Corinne Lepage, avocate de formation et ancienne ministre RPR, appartient à la même catégorie. Elle a eu tout le loisir, quand elle était au gouvernement, de constater qu'on n'y prenait pas l'écologie au sérieux, alors qu'elle exprime des idées qui, par rapport à celles des Verts, fort imbus de leur spécificité, mais en même temps fort peu responsables sur le plan politique, ont le mérite de ne pas mettre en danger le fonctionnement de l'économie.
Ces candidatures, dont la moins marginale est celle de M. Chevènement, qui obtient 10 % des suffrages dans les sondages, apparaissent néanmoins comme des candidatures de témoignage, même celle de l'ancien président du Mouvement des citoyens qui ne devrait pas, sauf coup de théâtre sans précédent, figurer au second tour.
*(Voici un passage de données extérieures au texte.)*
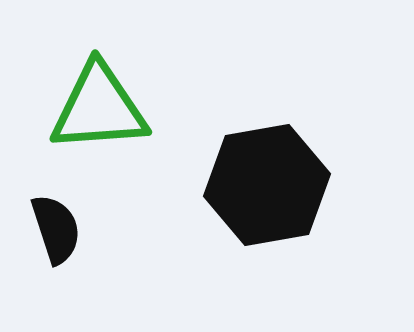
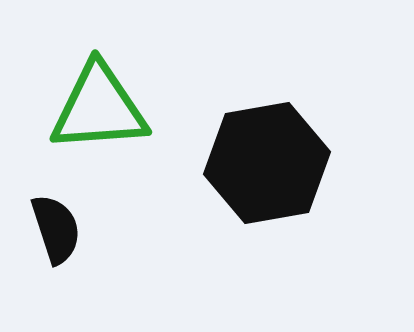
black hexagon: moved 22 px up
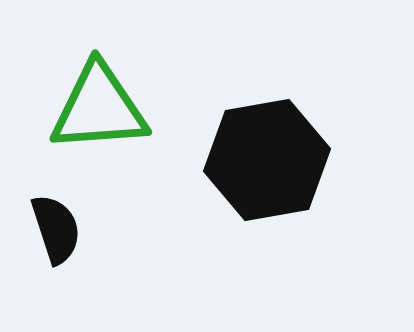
black hexagon: moved 3 px up
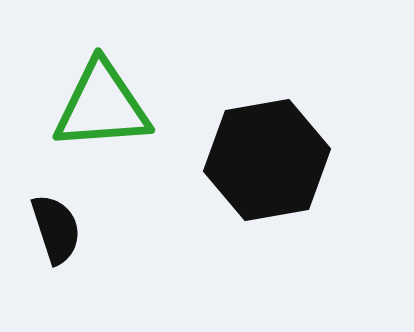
green triangle: moved 3 px right, 2 px up
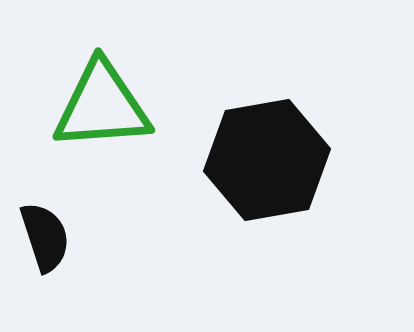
black semicircle: moved 11 px left, 8 px down
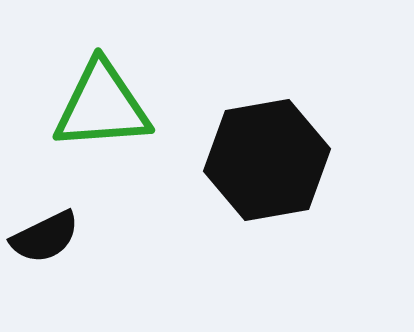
black semicircle: rotated 82 degrees clockwise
Pourquoi les Français, dont beaucoup sont las de la dichotomie gauche-droite, hésitent-ils à faire jusqu'au bout un choix risqué, mais courageux ? Pourquoi choisissent-ils un président, comme beaucoup d'autres peuples d'ailleurs, par défaut, et davantage pour ne pas avoir l'autre candidat que pour avoir celui qui finit par recueillir leurs suffrages ?
Sans doute parce qu'ils savent ce qu'ils ont déjà et qu'ils ignorent ce qu'ils auront s'ils sautent le pas. Il n'est pas difficile, par exemple, de deviner que M. Chevènement serait ferme face à l'insécurité mais qu'il nous engagerait dans une série de renoncements européens ; que Mme Lepage semble trop fragile face aux cruautés du débat politique ; que M. Blanc est tout de même l'archétype du technocrate et que, s'il est vierge de la politique, il ne l'est pas de la gestion, avec les choix ravageurs qu'elle implique.
La majorité, dans une démocratie, est inévitablement composée d'électeurs qui, par principe, ne prennent jamais de risque. Quand les candidats marginaux, par exemple Arlette Laguiller ou Jean-Marie Le Pen, nous disent que Jospin et Chirac, c'est bonnet blanc et blanc bonnet, ils apportent un argument énorme à tous ceux qui, précisément, ne veulent ni d'un bonnet vert, ni d'un bonnet rouge, ni d'un bonnet noir.
Enfin, il n'est pas sûr, mais c'est le revers de la médaille démocratique, que les Français soient assoiffés de réformes ou indignés par les blocages structurels de leur société. Depuis le temps que règnent dans ce pays les plus excessifs des pamphlétaires, s'ils avaient la moindre influence, cela se saurait.